What you have to do: The output is to match the entries below character for character.

Listed records:
* * *

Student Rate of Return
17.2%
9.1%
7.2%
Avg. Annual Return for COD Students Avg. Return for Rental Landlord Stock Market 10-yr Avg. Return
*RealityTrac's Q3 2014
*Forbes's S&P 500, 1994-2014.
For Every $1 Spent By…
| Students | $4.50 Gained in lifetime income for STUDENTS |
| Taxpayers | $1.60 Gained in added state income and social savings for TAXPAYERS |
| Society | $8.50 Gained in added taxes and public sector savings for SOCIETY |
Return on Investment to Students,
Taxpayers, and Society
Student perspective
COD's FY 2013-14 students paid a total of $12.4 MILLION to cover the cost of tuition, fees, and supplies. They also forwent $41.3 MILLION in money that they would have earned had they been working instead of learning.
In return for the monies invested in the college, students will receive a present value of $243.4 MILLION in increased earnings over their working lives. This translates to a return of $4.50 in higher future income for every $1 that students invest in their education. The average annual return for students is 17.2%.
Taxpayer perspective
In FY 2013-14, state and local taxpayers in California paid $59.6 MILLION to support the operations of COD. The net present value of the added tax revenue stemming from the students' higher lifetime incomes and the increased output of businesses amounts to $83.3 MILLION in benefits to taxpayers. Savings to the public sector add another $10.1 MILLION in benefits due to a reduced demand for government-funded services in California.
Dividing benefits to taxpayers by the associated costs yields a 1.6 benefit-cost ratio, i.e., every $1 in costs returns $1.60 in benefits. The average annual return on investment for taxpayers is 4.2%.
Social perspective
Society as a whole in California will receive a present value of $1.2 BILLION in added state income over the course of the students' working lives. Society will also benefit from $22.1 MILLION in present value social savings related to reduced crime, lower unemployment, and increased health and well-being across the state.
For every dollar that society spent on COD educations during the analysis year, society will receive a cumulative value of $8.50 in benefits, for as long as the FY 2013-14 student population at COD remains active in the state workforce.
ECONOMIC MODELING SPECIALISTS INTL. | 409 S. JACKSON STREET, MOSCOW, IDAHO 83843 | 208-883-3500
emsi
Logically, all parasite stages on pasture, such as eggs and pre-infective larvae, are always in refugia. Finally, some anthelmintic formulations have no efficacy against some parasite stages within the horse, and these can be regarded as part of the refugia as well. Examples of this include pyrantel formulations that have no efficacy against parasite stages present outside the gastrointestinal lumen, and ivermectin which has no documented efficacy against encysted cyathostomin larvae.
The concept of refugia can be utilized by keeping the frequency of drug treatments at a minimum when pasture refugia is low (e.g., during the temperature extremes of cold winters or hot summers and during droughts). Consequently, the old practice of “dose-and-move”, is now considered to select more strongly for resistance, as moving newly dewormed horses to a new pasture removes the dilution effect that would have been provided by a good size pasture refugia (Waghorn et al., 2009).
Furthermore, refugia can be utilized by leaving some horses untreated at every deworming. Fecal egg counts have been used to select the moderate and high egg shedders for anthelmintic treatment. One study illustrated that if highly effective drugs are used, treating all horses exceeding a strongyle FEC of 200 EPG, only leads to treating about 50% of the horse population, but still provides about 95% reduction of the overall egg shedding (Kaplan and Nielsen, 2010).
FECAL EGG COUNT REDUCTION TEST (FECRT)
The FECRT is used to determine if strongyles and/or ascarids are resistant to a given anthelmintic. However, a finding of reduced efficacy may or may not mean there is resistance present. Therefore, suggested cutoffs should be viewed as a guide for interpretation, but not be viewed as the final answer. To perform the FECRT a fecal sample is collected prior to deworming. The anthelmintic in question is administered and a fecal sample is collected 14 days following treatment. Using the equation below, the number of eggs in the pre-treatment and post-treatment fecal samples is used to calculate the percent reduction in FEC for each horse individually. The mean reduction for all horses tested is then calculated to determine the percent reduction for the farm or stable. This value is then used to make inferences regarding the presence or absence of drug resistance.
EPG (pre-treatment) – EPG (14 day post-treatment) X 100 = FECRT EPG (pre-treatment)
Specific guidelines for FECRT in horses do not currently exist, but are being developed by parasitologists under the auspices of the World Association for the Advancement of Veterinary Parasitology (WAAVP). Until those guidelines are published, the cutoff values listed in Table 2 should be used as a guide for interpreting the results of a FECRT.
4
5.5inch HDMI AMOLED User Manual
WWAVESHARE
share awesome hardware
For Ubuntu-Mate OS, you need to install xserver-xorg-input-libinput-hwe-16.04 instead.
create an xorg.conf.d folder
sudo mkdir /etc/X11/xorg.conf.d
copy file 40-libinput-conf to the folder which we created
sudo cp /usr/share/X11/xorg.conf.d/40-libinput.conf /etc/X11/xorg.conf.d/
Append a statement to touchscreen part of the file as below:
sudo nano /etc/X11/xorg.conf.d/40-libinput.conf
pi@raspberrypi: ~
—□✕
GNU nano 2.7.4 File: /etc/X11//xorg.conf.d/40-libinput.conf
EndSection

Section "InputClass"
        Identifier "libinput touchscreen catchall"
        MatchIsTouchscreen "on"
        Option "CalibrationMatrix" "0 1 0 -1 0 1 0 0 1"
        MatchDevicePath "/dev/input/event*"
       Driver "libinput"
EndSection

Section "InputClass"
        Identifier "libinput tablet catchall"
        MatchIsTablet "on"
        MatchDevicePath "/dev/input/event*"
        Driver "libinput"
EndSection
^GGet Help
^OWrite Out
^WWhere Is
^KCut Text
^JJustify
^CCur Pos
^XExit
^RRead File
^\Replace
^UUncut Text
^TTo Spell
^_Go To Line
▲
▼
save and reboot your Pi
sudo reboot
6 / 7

* * *

Response box:
Student Rate of Return
17.2%
9.1%
7.2%
Avg. Annual Return for COD Students Avg. Return for Rental Landlord Stock Market 10-yr Avg. Return
*RealityTrac's Q3 2014
*Forbes's S&P 500, 1994-2014.
For Every $1 Spent By…
| Students | $4.50 Gained in lifetime income for STUDENTS |
| Taxpayers | $1.60 Gained in added state income and social savings for TAXPAYERS |
| Society | $8.50 Gained in added taxes and public sector savings for SOCIETY |
Return on Investment to Students,
Taxpayers, and Society
Student perspective
COD's FY 2013-14 students paid a total of $12.4 MILLION to cover the cost of tuition, fees, and supplies. They also forwent $41.3 MILLION in money that they would have earned had they been working instead of learning.
In return for the monies invested in the college, students will receive a present value of $243.4 MILLION in increased earnings over their working lives. This translates to a return of $4.50 in higher future income for every $1 that students invest in their education. The average annual return for students is 17.2%.
Taxpayer perspective
In FY 2013-14, state and local taxpayers in California paid $59.6 MILLION to support the operations of COD. The net present value of the added tax revenue stemming from the students' higher lifetime incomes and the increased output of businesses amounts to $83.3 MILLION in benefits to taxpayers. Savings to the public sector add another $10.1 MILLION in benefits due to a reduced demand for government-funded services in California.
Dividing benefits to taxpayers by the associated costs yields a 1.6 benefit-cost ratio, i.e., every $1 in costs returns $1.60 in benefits. The average annual return on investment for taxpayers is 4.2%.
Social perspective
Society as a whole in California will receive a present value of $1.2 BILLION in added state income over the course of the students' working lives. Society will also benefit from $22.1 MILLION in present value social savings related to reduced crime, lower unemployment, and increased health and well-being across the state.
For every dollar that society spent on COD educations during the analysis year, society will receive a cumulative value of $8.50 in benefits, for as long as the FY 2013-14 student population at COD remains active in the state workforce.
ECONOMIC MODELING SPECIALISTS INTL. | 409 S. JACKSON STREET, MOSCOW, IDAHO 83843 | 208-883-3500
emsi
Logically, all parasite stages on pasture, such as eggs and pre-infective larvae, are always in refugia. Finally, some anthelmintic formulations have no efficacy against some parasite stages within the horse, and these can be regarded as part of the refugia as well. Examples of this include pyrantel formulations that have no efficacy against parasite stages present outside the gastrointestinal lumen, and ivermectin which has no documented efficacy against encysted cyathostomin larvae.
The concept of refugia can be utilized by keeping the frequency of drug treatments at a minimum when pasture refugia is low (e.g., during the temperature extremes of cold winters or hot summers and during droughts). Consequently, the old practice of “dose-and-move”, is now considered to select more strongly for resistance, as moving newly dewormed horses to a new pasture removes the dilution effect that would have been provided by a good size pasture refugia (Waghorn et al., 2009).
Furthermore, refugia can be utilized by leaving some horses untreated at every deworming. Fecal egg counts have been used to select the moderate and high egg shedders for anthelmintic treatment. One study illustrated that if highly effective drugs are used, treating all horses exceeding a strongyle FEC of 200 EPG, only leads to treating about 50% of the horse population, but still provides about 95% reduction of the overall egg shedding (Kaplan and Nielsen, 2010).
FECAL EGG COUNT REDUCTION TEST (FECRT)
The FECRT is used to determine if strongyles and/or ascarids are resistant to a given anthelmintic. However, a finding of reduced efficacy may or may not mean there is resistance present. Therefore, suggested cutoffs should be viewed as a guide for interpretation, but not be viewed as the final answer. To perform the FECRT a fecal sample is collected prior to deworming. The anthelmintic in question is administered and a fecal sample is collected 14 days following treatment. Using the equation below, the number of eggs in the pre-treatment and post-treatment fecal samples is used to calculate the percent reduction in FEC for each horse individually. The mean reduction for all horses tested is then calculated to determine the percent reduction for the farm or stable. This value is then used to make inferences regarding the presence or absence of drug resistance.
EPG (pre-treatment) – EPG (14 day post-treatment) X 100 = FECRT EPG (pre-treatment)
Specific guidelines for FECRT in horses do not currently exist, but are being developed by parasitologists under the auspices of the World Association for the Advancement of Veterinary Parasitology (WAAVP). Until those guidelines are published, the cutoff values listed in Table 2 should be used as a guide for interpreting the results of a FECRT.
4
5.5inch HDMI AMOLED User Manual
WWAVESHARE
share awesome hardware
For Ubuntu-Mate OS, you need to install xserver-xorg-input-libinput-hwe-16.04 instead.
create an xorg.conf.d folder
sudo mkdir /etc/X11/xorg.conf.d
copy file 40-libinput-conf to the folder which we created
sudo cp /usr/share/X11/xorg.conf.d/40-libinput.conf /etc/X11/xorg.conf.d/
Append a statement to touchscreen part of the file as below:
sudo nano /etc/X11/xorg.conf.d/40-libinput.conf
pi@raspberrypi: ~
—□✕
GNU nano 2.7.4 File: /etc/X11//xorg.conf.d/40-libinput.conf
EndSection

Section "InputClass"
        Identifier "libinput touchscreen catchall"
        MatchIsTouchscreen "on"
        Option "CalibrationMatrix" "0 1 0 -1 0 1 0 0 1"
        MatchDevicePath "/dev/input/event*"
       Driver "libinput"
EndSection

Section "InputClass"
        Identifier "libinput tablet catchall"
        MatchIsTablet "on"
        MatchDevicePath "/dev/input/event*"
        Driver "libinput"
EndSection
^GGet Help
^OWrite Out
^WWhere Is
^KCut Text
^JJustify
^CCur Pos
^XExit
^RRead File
^\Replace
^UUncut Text
^TTo Spell
^_Go To Line
▲
▼
save and reboot your Pi
sudo reboot
6 / 7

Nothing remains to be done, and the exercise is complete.